START Input
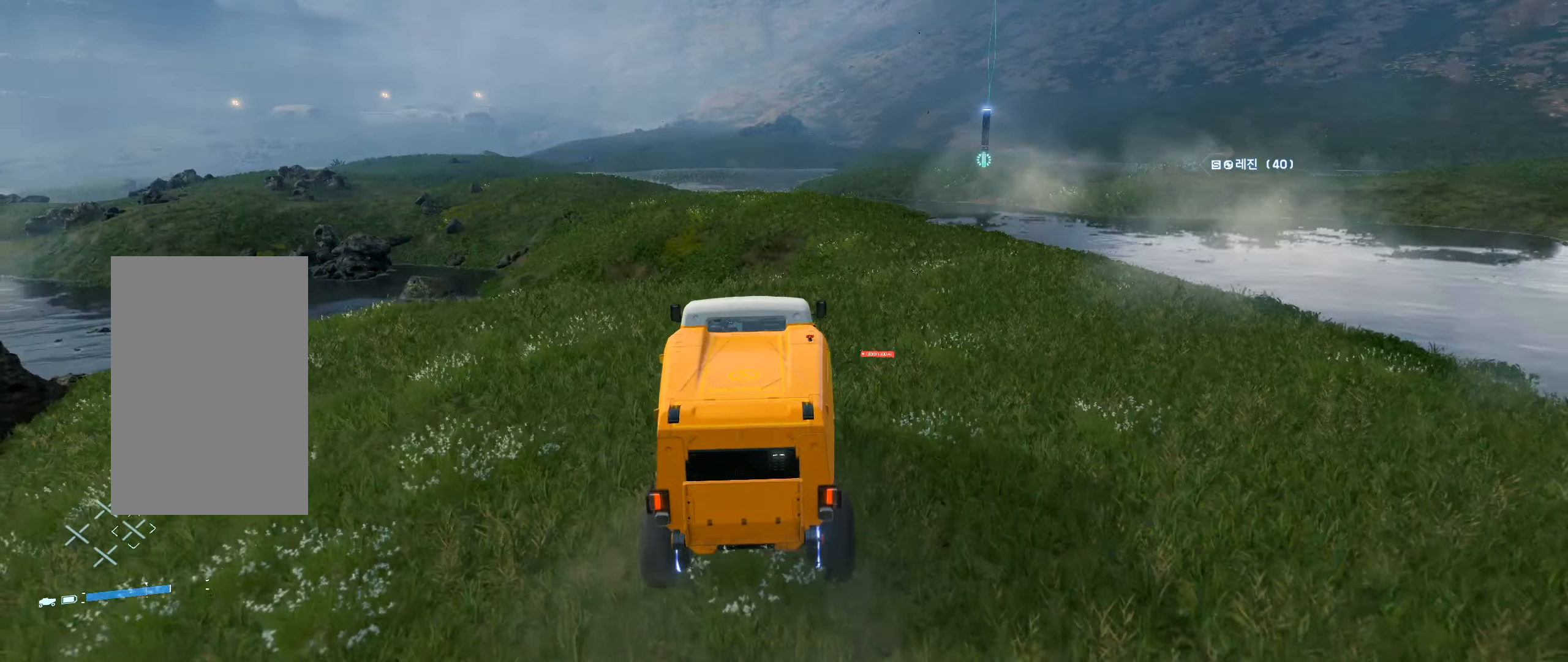
{"buttons": ["R2"], "left_stick": "right", "events": [[267, "left_stick", "right"]]}
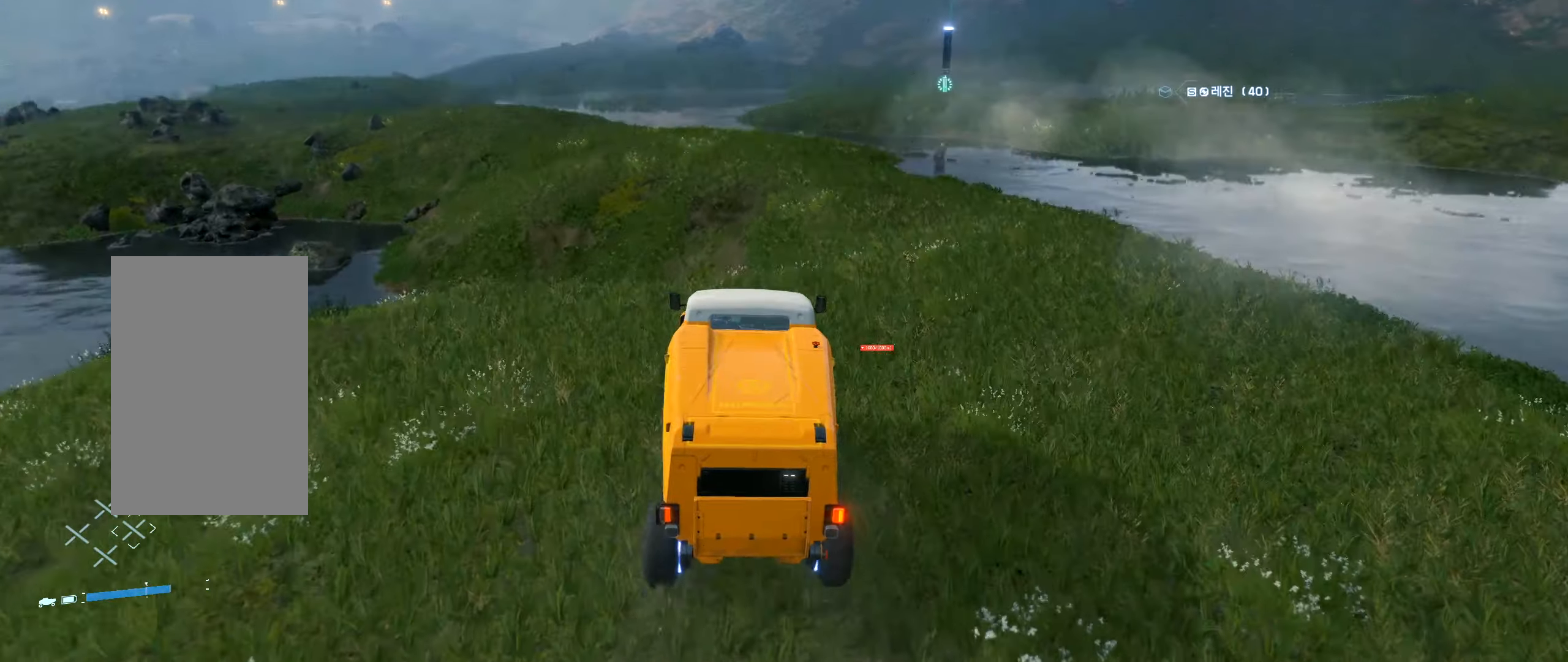
{"buttons": ["R2"], "left_stick": "center", "events": [[83, "left_stick", "center"]]}
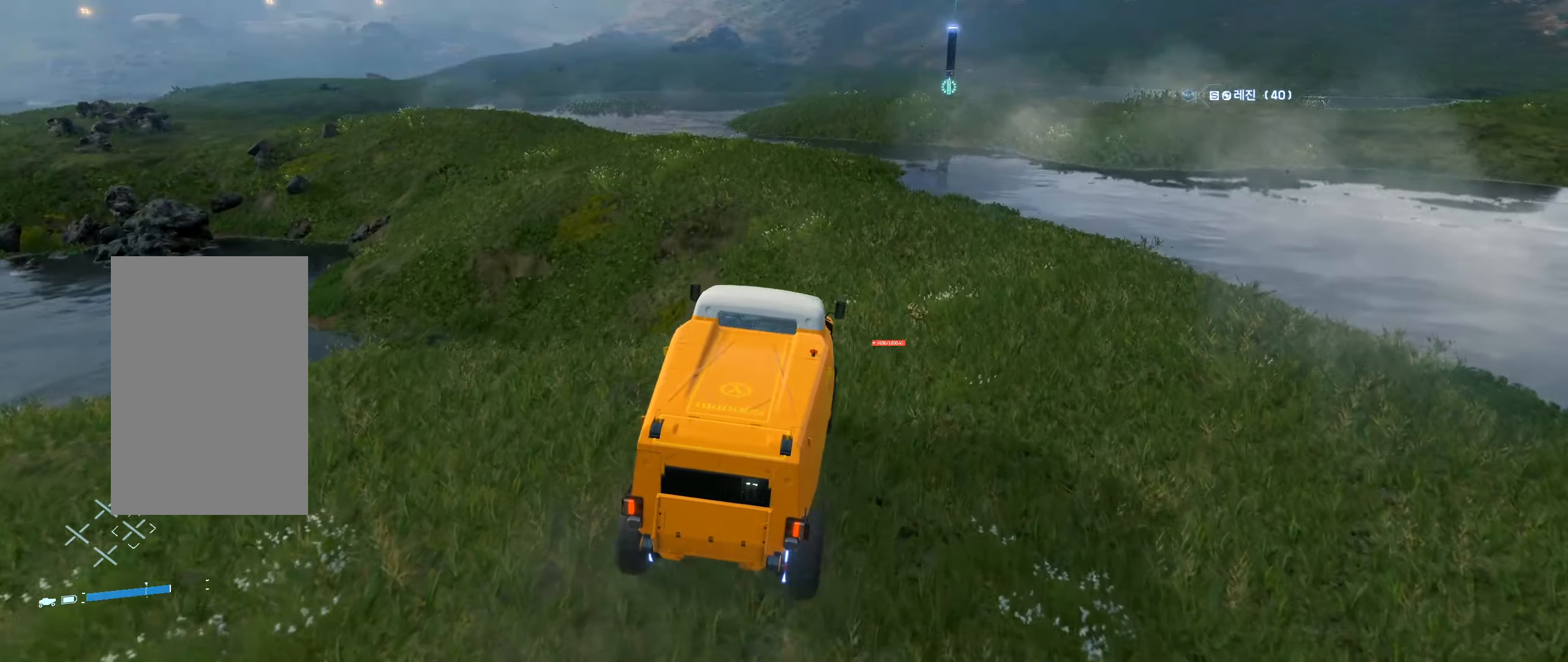
{"buttons": ["R2"], "left_stick": "center", "events": [[167, "left_stick", "right"], [467, "left_stick", "center"]]}
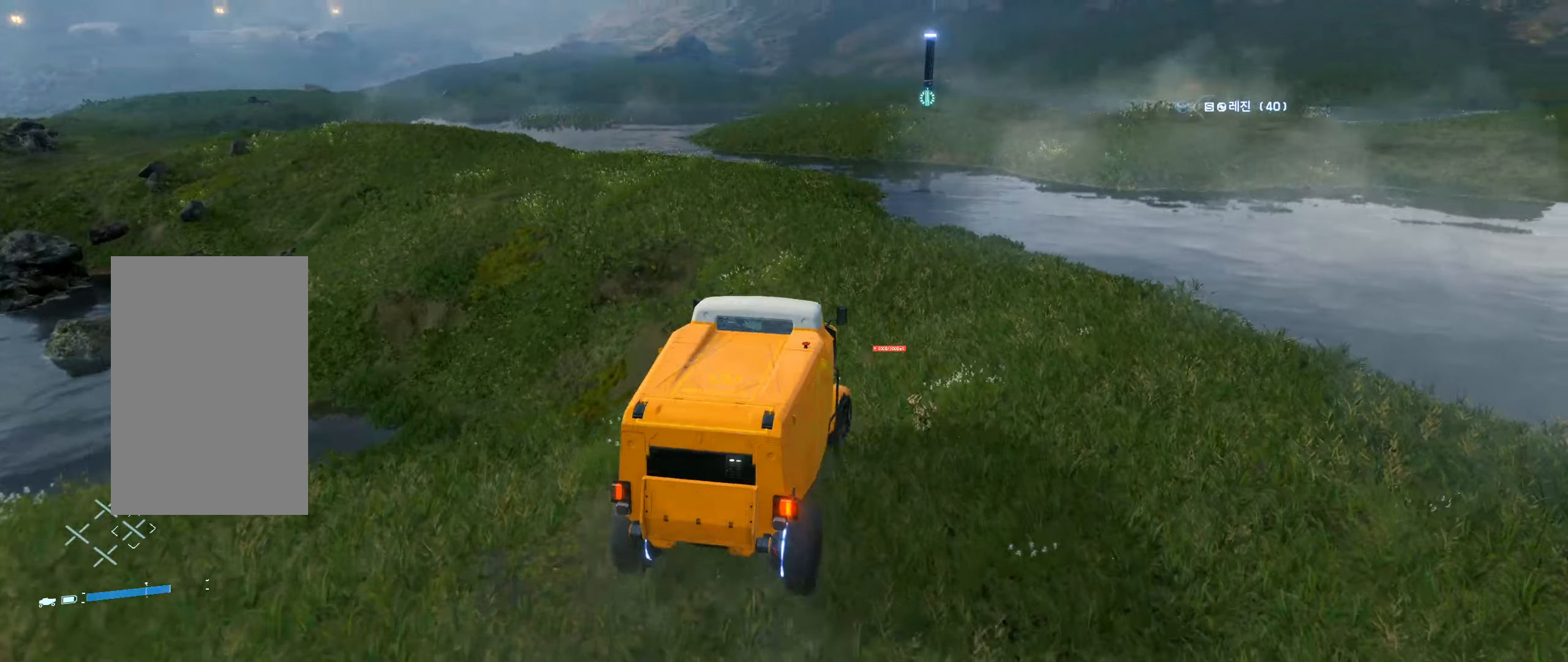
{"buttons": ["R2"], "left_stick": "center"}
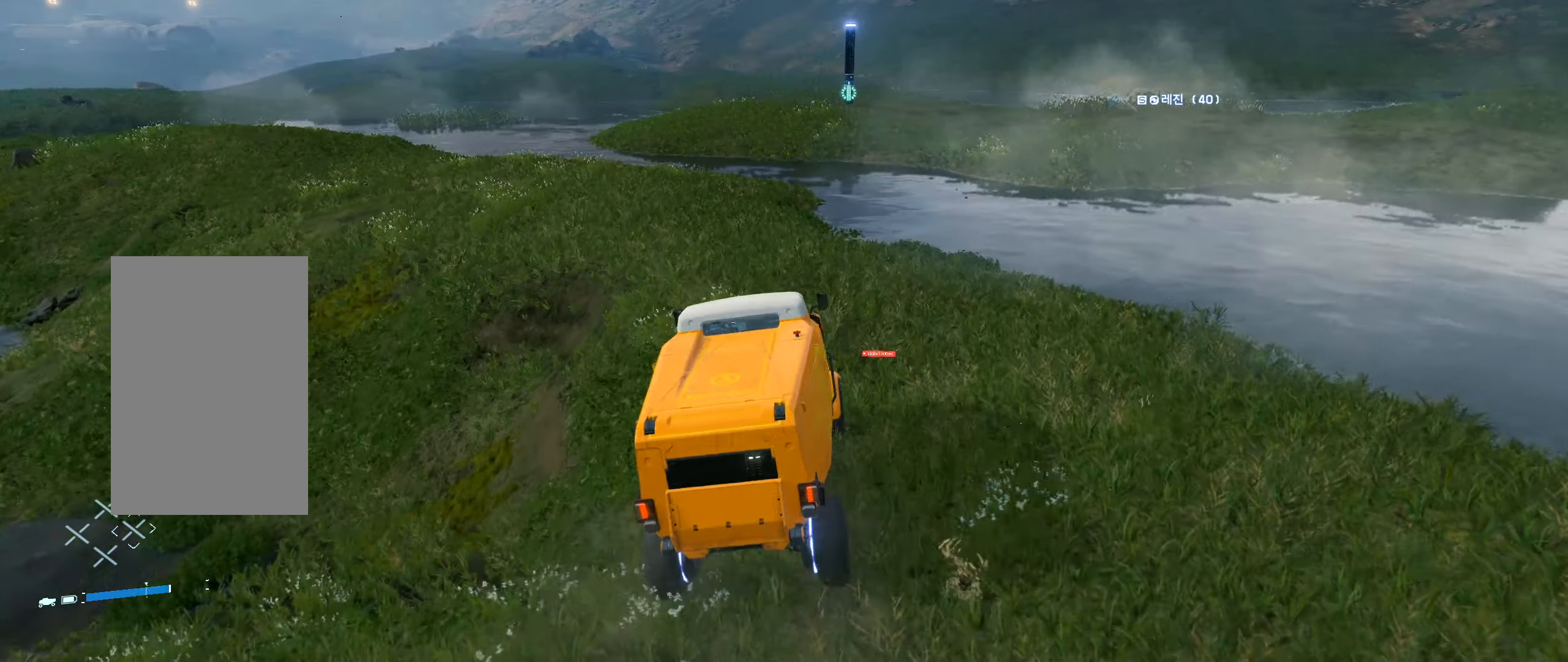
{"buttons": ["R2"], "left_stick": "center", "events": []}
END Input
▸ Instructions to follow: Would you filter the records and copy each line that contains the word "center"?

▸ Output for this exercise:
{"buttons": ["R2"], "left_stick": "center", "events": [[83, "left_stick", "center"]]}
{"buttons": ["R2"], "left_stick": "center", "events": [[167, "left_stick", "right"], [467, "left_stick", "center"]]}
{"buttons": ["R2"], "left_stick": "center"}
{"buttons": ["R2"], "left_stick": "center", "events": []}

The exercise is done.